I have many hats, they vary in size and color, and I toss them on whenever I need them the most.
Today I donned my housewife hat and raced out the door to procure juice, cheese, coffee and the all important vaccum bag. Sadly, the bag in question was not present at my local shoppery, so I had to steal one from my mother. (Who happily owns the same vaccum I do. Always buy your mother’s vaccum for this reason.) Then I raced back to the house to host a playdate for Otter, Monkey, and their friend L, who is Otter’s age.
As soon as I got home I donned my housekeeper hat and made the coffee, vaccumed the house, did the dishes and prepared a late breakfast. Then I tossed on my teacher/daycare provider hat and rearranged the furniture so the children had room to roam and created centers with the kid’s toys so their little minds had many places to visit and grow. Once the kids were all happily playing between the sandbox and the living room under the supervision of my darling Monkey, I headed into the office for some lawyering.
I crammed the lawyer hat onto my head and researched the historic range of the Jaguarundi on Google. I added what I found to my complaint, along with some language direct from the Fish and Wildlife Service about how important a recovery plan would be to the conservation of that species. (Yay!) My research was interrupted by the sounds of cold children wishing to be let in and the realization that the freshly vaccumed floor was about to be turned into a beach.
I quickly grabbed by mommy hat and shuffled three very sandy kids into the house and into the shower. Once de-sanded I deposited them in front of a movie and plopped my chef’s hat onto my head. I made lunch out of cheese, crackers, grapes, bagels, and muffins. I served lunch up with Disney’s Robin Hood and raced back into the office to create a comprehensive yet friendly engagement letter for my new client. I shook my head internally as I added phrases like “Client hereby grants Attorney a lien on any and all claims…” and “severability in the event of partial invalidity.”

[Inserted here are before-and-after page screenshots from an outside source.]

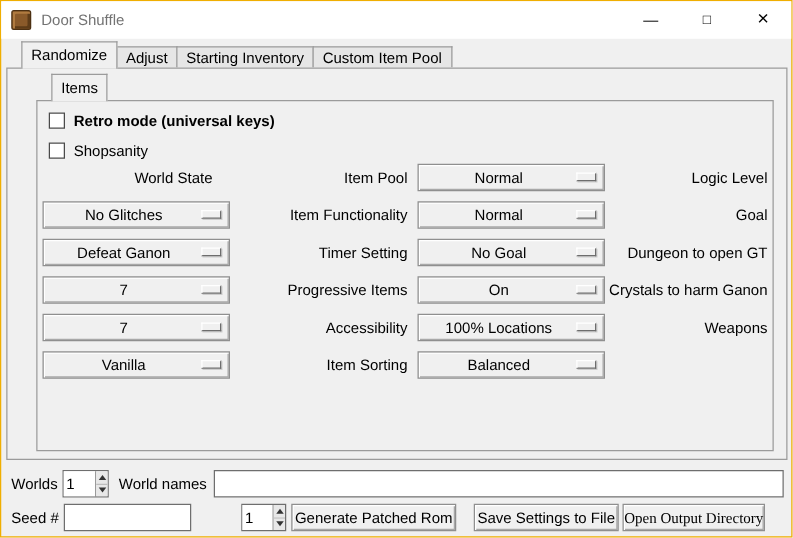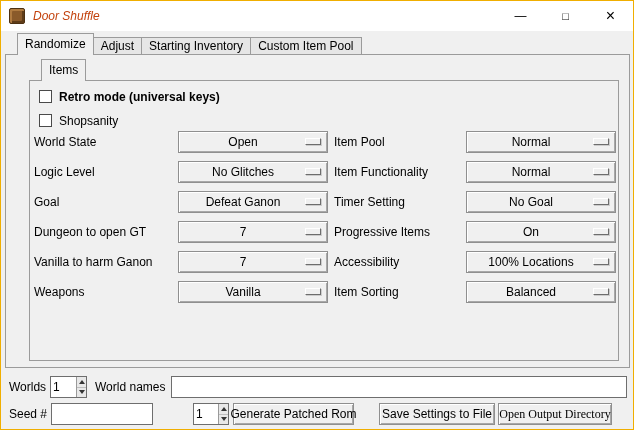--- a/index.html
+++ b/index.html
@@ -15,7 +15,7 @@
   .app-icon { width:16px; height:16px; margin:0 8px 0 8px; background:#8a5a2a;
               border:1px solid #4c3012; border-radius:2px;
               box-shadow: inset 2px 2px 0 #b07b40, inset -2px -2px 0 #5e3c18; }
-  .title-text { flex:1; font-size:12px; color:#c2410c;font-style:italic; }
+  .title-text { flex:1; font-size:12px; color:#737373; }
   .tb-btns { display:flex; height:100%; }
   .tb-btn { width:45px; height:100%; display:flex; align-items:center; justify-content:center;
             cursor:pointer; color:#000; }

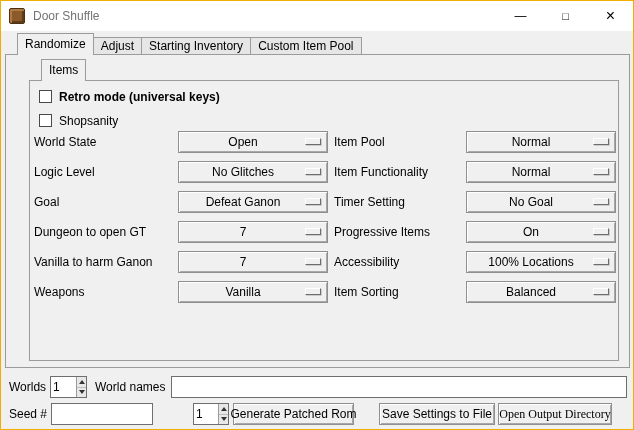--- a/index.html
+++ b/index.html
@@ -48,7 +48,7 @@
   .opt-grid { position:absolute; left:4px; top:46px; display:grid;
               grid-template-columns:138px 150px 126px 150px; column-gap:6px;
               grid-auto-rows:30px; align-items:center; }
-  .opt-label { padding-right:2px; white-space:nowrap; }
+  .opt-label { text-align:right; padding-right:2px; white-space:nowrap; }
 
   .optmenu { position:relative; width:150px; height:22px; background:#f0f0f0;
              border:1px solid #8f8f8f;

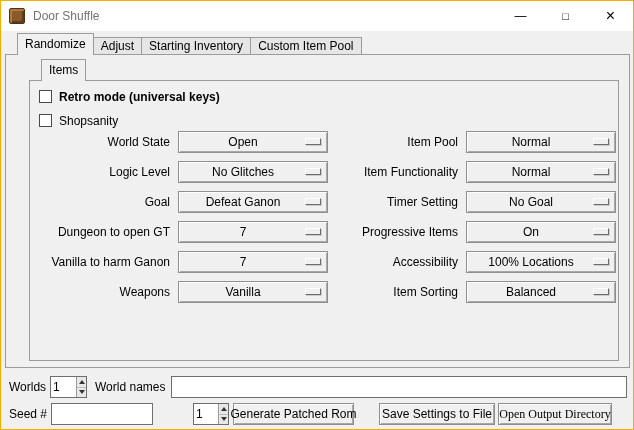--- a/index.html
+++ b/index.html
@@ -127,10 +127,6 @@
     <div class="opt-grid">
 
       <div class="opt-label">World State</div>
-      <div class="optmenu">
-        <span class="optval">Open</span>
-        <span class="opt-ind"></span>
-      </div>
       <div class="opt-label">Item Pool</div>
       <div class="optmenu">
         <span class="optval">Normal</span>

My designer/marketing hat came on while I redesigned my logo and ordered stickers for envelopes and invoicing. Then I tossed back on the mommy hat to pick up the scattered toy centers and help a now limping Monkey recover from her poor furniture climbing choice.
Obviously I once again located the blogger hat that slid behind my desk weeks ago and decided to at least try it on, if only for a moment, before once again tossing the housekeeper hat on to empty the trash and sweep the sand off the floor.